# Proving that vector space is a linearly independent subset of bigger vector space

So I have this problem:

Problem

$\left\{x,y,z\right\}$ is a linearly independent subset of another vector V, find the constants a and b such that $\left\{x-ay,ay-z,z-by\right\}$ is also a linearly independent subset of V.

I know that if $\left\{x,y,z\right\}$ is linearly independent then:

$\alpha(x) + \delta(y) + \beta(z) = \vec{0} \rightarrow \alpha = \delta = \beta = 0$

I would assume the same holds true for this:

$\alpha(x-ay) + \delta(ay-z) + \beta(z-by) = \vec{0}$

and I also know $\alpha,\delta,\beta = 0$ since it is linearly independent. However, how do I relate those two combinations, I'm not so sure about how to get a and b, at first I thought I'd just do a system of equations to find a and b but I'm not sure. Can someone help me out with this?

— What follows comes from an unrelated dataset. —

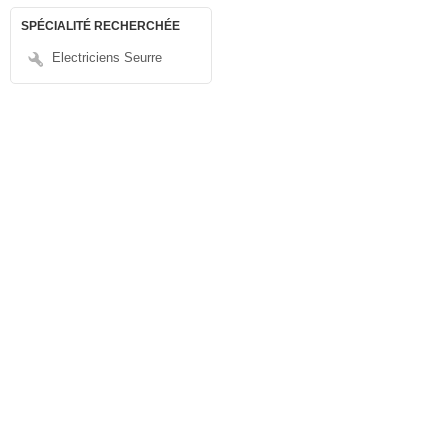
SPÉCIALITÉ RECHERCHÉE
Electriciens Seurre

• You omitted something: If $\{x,y,z\}$ is linearly independent then $\alpha x + \delta y + \beta b =\vec 0$ implies that $\alpha = \delta = \beta = 0$. – aes May 1 '15 at 19:50

Hint: Write $$\alpha(x-ay)+\delta(ay-z)+\beta(z-by)=\alpha x+(-a\alpha+a\delta-b\beta)y+(-\delta+\beta)z$$ Now use the fact that $\alpha x+\beta y+\gamma z=0$ implies $\alpha=\beta=\gamma=0$.